When Cooper was head coach at Alabama A&M, a high school quarterback named Philip Rivers was nearby in Athens, Ala. One of his assistants warned of Rivers’ “funny throwing motion.” That has always stuck with him.

“I’ve found out over the years that certain guys just have an awareness in the pocket and they can see the open seams,” Cooper said this week. “Before I came here, I was an analyst at Alabama and was with Bryce Young. This kid can find those seams so the ball doesn’t get batted down. Now all of a sudden there’s short QBs all over the place, and the real good ones can find those open seams. Chris is not that short, but he brings it down, but I don’t know if he’s had a pass batted down and we play against him every day in practice.”

Cooper has been an assistant at Power 5 programs like LSU, Wisconsin, Notre Dame, Texas A&M and more. He knows arm strength when he sees it, and despite the submarine-like delivery, Howell has a rocket.

“It’s one of the strongest arms I’ve ever been around,” Cooper said. “Chris needs to throw the ball a little easier, to be truthful. It’s strong. He just has a funny throwing motion. And it looks awkward because he’s left-handed.”

If you were constructing an ideal quarterback to be able to step in when summoned as a 17-year-old, Howell would be it.

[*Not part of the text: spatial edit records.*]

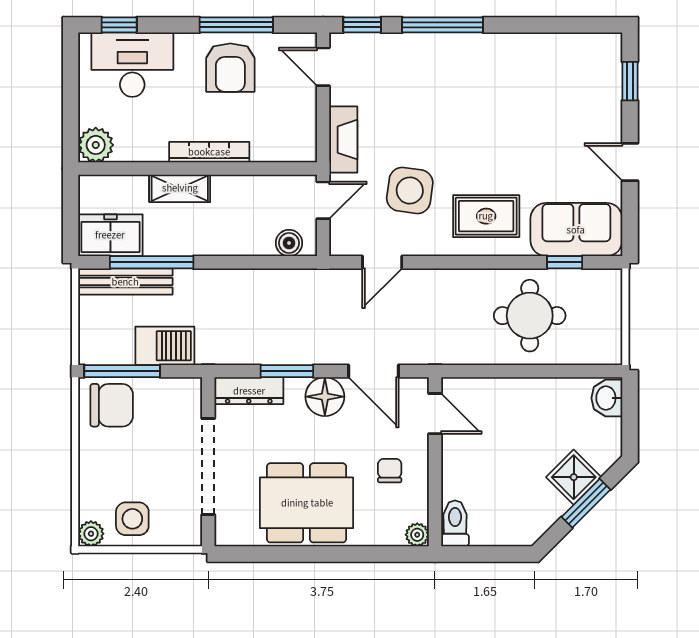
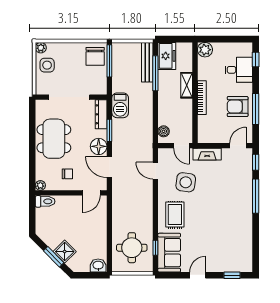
desk: (132, 65) -> (239, 70), width x0.73
round table: (530, 316) -> (132, 248), moved
barbecue: (165, 346) -> (120, 105), moved
door: (374, 371) -> (109, 167), hinge flipped

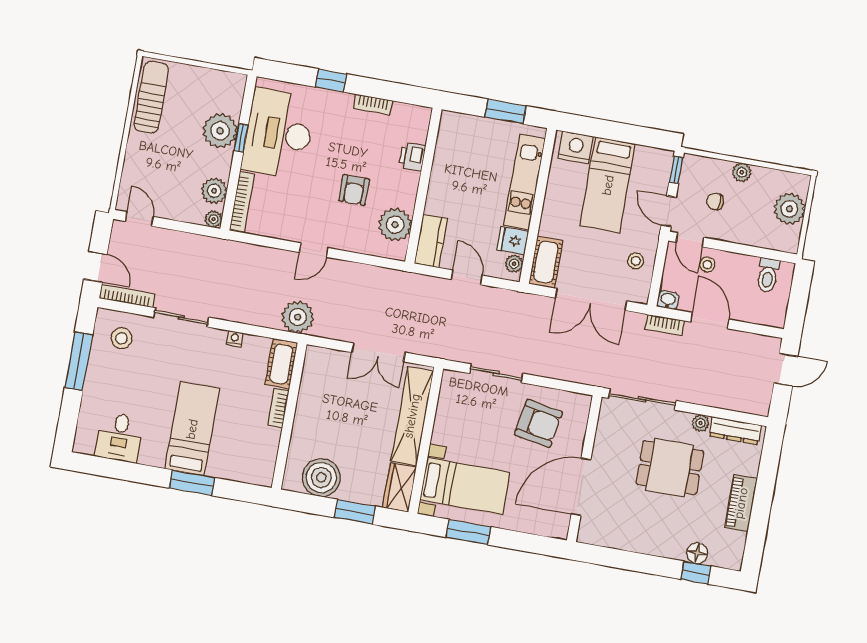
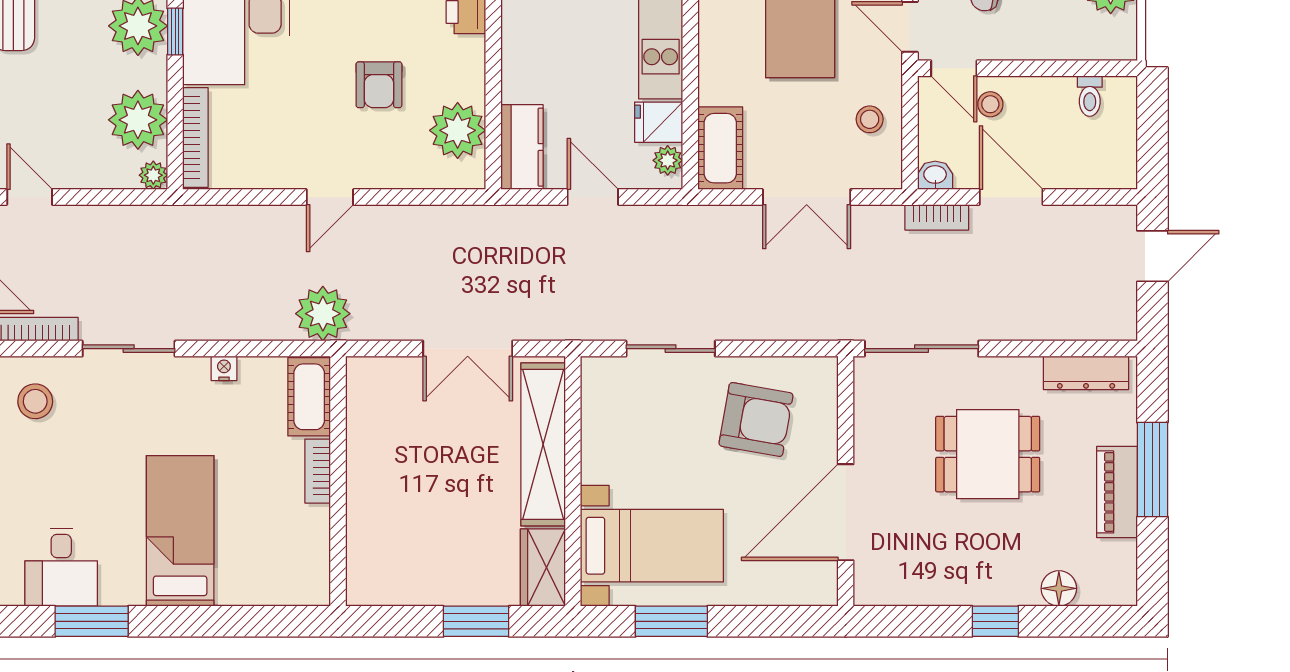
plant: (214, 191) -> (138, 120), width x1.36, depth x1.36
toilet: (768, 275) -> (1090, 96), width x0.73, depth x0.72
double door: (591, 299) -> (807, 197), width x0.73
plant: (701, 423) -> (1026, 371), removed
boiler: (321, 478) -> (410, 574), removed
window: (192, 483) -> (92, 621), moved
window: (764, 494) -> (1152, 470), added
window: (696, 573) -> (995, 621), moved

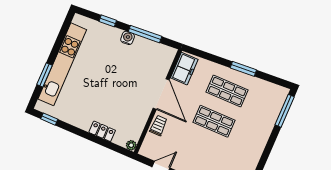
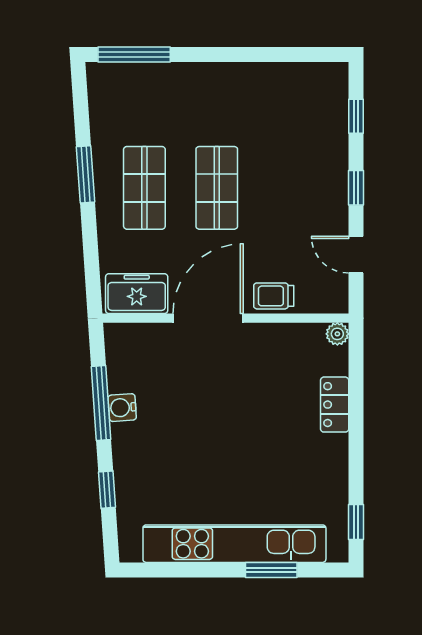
water cooler: (128, 38) -> (122, 408), moved

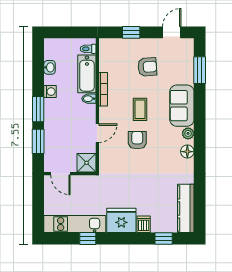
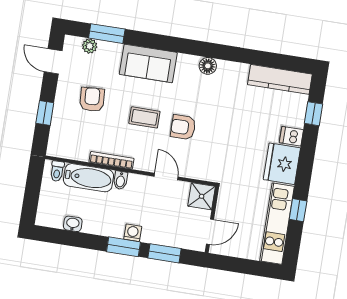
washing machine: (50, 92) -> (133, 233), moved
plant: (188, 133) -> (90, 46), moved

Beyond his physical talents — he runs a 4.5 40-yard dash and, according to coaches, can throw down between-the-leg windmill dunks — he was the valedictorian of his class and carried a 3.91 GPA. He’s quiet, and he doesn’t like to be too boisterous about his success. Howell and his family grew up in Jamaica Queens, a neighborhood that has produced Olympic champions, musicians, actors and a host of professional athletes.

“I read all the comments,” Lisa Howell said. “I said, ‘Oh my God, they’re so hard on my baby!’ But it is what it is. I’m happy for him to have his moment. I tell him, ‘Just stay focused and keep your eye on the prize. This is nothing. There’s bigger things ahead.’”

And Howell, the youngest starting quarterback in Division I, is ready to embrace it, no matter how weird you might think his throwing motion is.

“It looks weird,” he said, “but it gets where it’s supposed to be.”